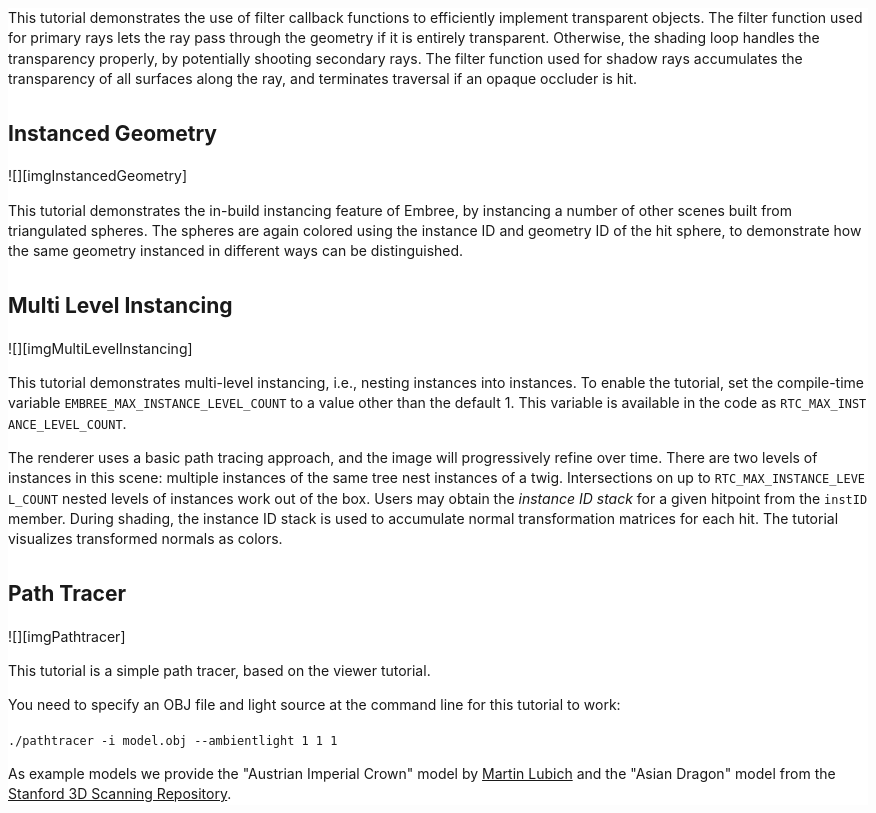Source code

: This tutorial demonstrates the use of filter callback functions to
efficiently implement transparent objects. The filter function used for
primary rays lets the ray pass through the geometry if it is entirely
transparent. Otherwise, the shading loop handles the transparency
properly, by potentially shooting secondary rays. The filter function
used for shadow rays accumulates the transparency of all surfaces along
the ray, and terminates traversal if an opaque occluder is hit.

Instanced Geometry
------------------

![][imgInstancedGeometry]

This tutorial demonstrates the in-build instancing feature of Embree, by
instancing a number of other scenes built from triangulated spheres. The
spheres are again colored using the instance ID and geometry ID of the
hit sphere, to demonstrate how the same geometry instanced in different
ways can be distinguished.

Multi Level Instancing
----------------------

![][imgMultiLevelInstancing]

This tutorial demonstrates multi-level instancing, i.e., nesting instances
into instances. To enable the tutorial, set the compile-time variable
`EMBREE_MAX_INSTANCE_LEVEL_COUNT` to a value other than the default 1.
This variable is available in the code as `RTC_MAX_INSTANCE_LEVEL_COUNT`.

The renderer uses a basic path tracing approach, and the
image will progressively refine over time.
There are two levels of instances in this scene: multiple instances of
the same tree nest instances of a twig.
Intersections on up to `RTC_MAX_INSTANCE_LEVEL_COUNT` nested levels of
instances work out of the box. Users may obtain the *instance ID stack* for
a given hitpoint from the `instID` member.
During shading, the instance ID stack is used to accumulate
normal transformation matrices for each hit. The tutorial visualizes
transformed normals as colors.

Path Tracer
-----------

![][imgPathtracer]

This tutorial is a simple path tracer, based on the viewer tutorial.

You need to specify an OBJ file and light source at the command line for
this tutorial to work:

    ./pathtracer -i model.obj --ambientlight 1 1 1

As example models we provide the "Austrian Imperial Crown" model by
[Martin Lubich](http://www.loramel.net) and the "Asian Dragon" model from the
[Stanford 3D Scanning Repository](http://graphics.stanford.edu/data/3Dscanrep/).
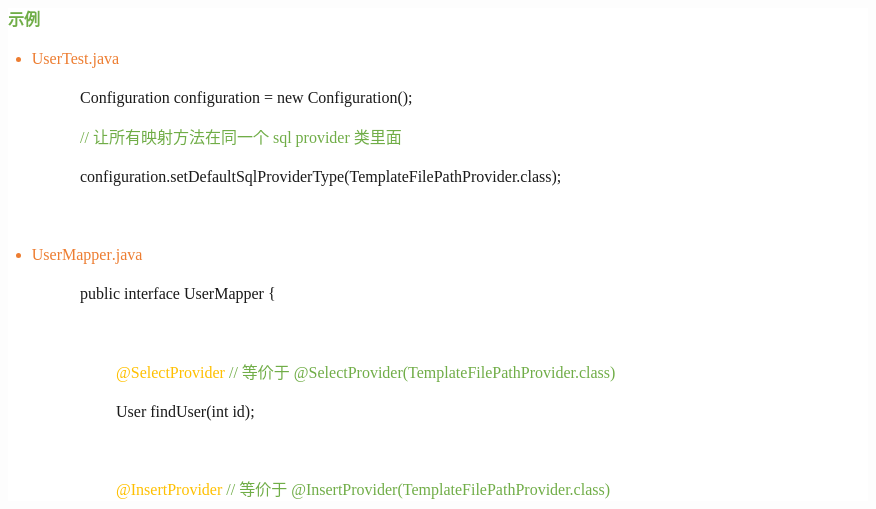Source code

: <p style='font-family:"Microsoft YaHei UI";font-size:12.0pt;
color:#70AD47'><span style='font-weight:bold'>示例</span></p>

<ul type=disc style='direction:ltr;unicode-bidi:embed;margin-top:0in;
 margin-bottom:0in'>
 <li style='margin-top:0;margin-bottom:0;vertical-align:middle;color:#ED7D31'><span
     style='font-family:"Comic Sans MS";font-size:12.0pt' lang=zh-CN>User</span><span
     style='font-family:"Comic Sans MS";font-size:12.0pt' lang=en-US>Test.java</span></li>
</ul>

<p style='margin-left:.75in;font-family:"Comic Sans MS";font-size:
12.0pt'>Configuration configuration = new Configuration();</p>

<p style='margin-left:.75in;font-size:12.0pt;color:#70AD47'><span
style='font-family:"Comic Sans MS"'>// </span><span style='font-family:"Microsoft YaHei UI"'>让所有映射方法在同一个</span><span
style='font-family:"Comic Sans MS"'> sql provider </span><span
style='font-family:"Microsoft YaHei UI"'>类里面</span></p>

<p style='margin-left:.75in;font-family:"Comic Sans MS";font-size:
12.0pt'>configuration.setDefaultSqlProviderType(TemplateFilePathProvider.class);</p>

<p style='font-family:"Comic Sans MS";font-size:12.0pt;color:#70AD47'>&nbsp;</p>

<ul type=disc style='direction:ltr;unicode-bidi:embed;margin-top:0in;
 margin-bottom:0in'>
 <li style='margin-top:0;margin-bottom:0;vertical-align:middle;color:#ED7D31'><span
     style='font-family:"Comic Sans MS";font-size:12.0pt' lang=zh-CN>UserMapper</span><span
     style='font-family:"Comic Sans MS";font-size:12.0pt' lang=en-US>.java</span></li>
</ul>

<p style='margin-left:.75in;font-family:"Comic Sans MS";font-size:
12.0pt'>public interface UserMapper {</p>

<p style='margin-left:.75in;font-family:"Comic Sans MS";font-size:
12.0pt'>&nbsp;</p>

<p style='margin-left:1.125in;font-size:12.0pt'><span
style='font-family:"Comic Sans MS";color:#FFC000'>@SelectProvider </span><span
style='font-family:"Comic Sans MS";color:#70AD47'>// </span><span
style='font-family:"Microsoft YaHei UI";color:#70AD47'>等价于</span><span
style='font-family:"Comic Sans MS";color:#70AD47'>
@SelectProvider(TemplateFilePathProvider.class)</span></p>

<p style='margin-left:1.125in;font-family:"Comic Sans MS";
font-size:12.0pt'>User findUser(int id);</p>

<p style='margin-left:.75in;font-family:"Comic Sans MS";font-size:
12.0pt'>&nbsp;</p>

<p style='margin-left:1.125in;font-size:12.0pt'><span
style='font-family:"Comic Sans MS";color:#FFC000'>@InsertProvider </span><span
style='font-family:"Comic Sans MS";color:#70AD47'>// </span><span
style='font-family:"Microsoft YaHei UI";color:#70AD47'>等价于</span><span
style='font-family:"Comic Sans MS";color:#70AD47'>
@InsertProvider(TemplateFilePathProvider.class)</span></p>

+++

#### Exercise prompt
Your answer should be one number, the count of lines in the entries holding the string "rays".

#### Result of this exercise
3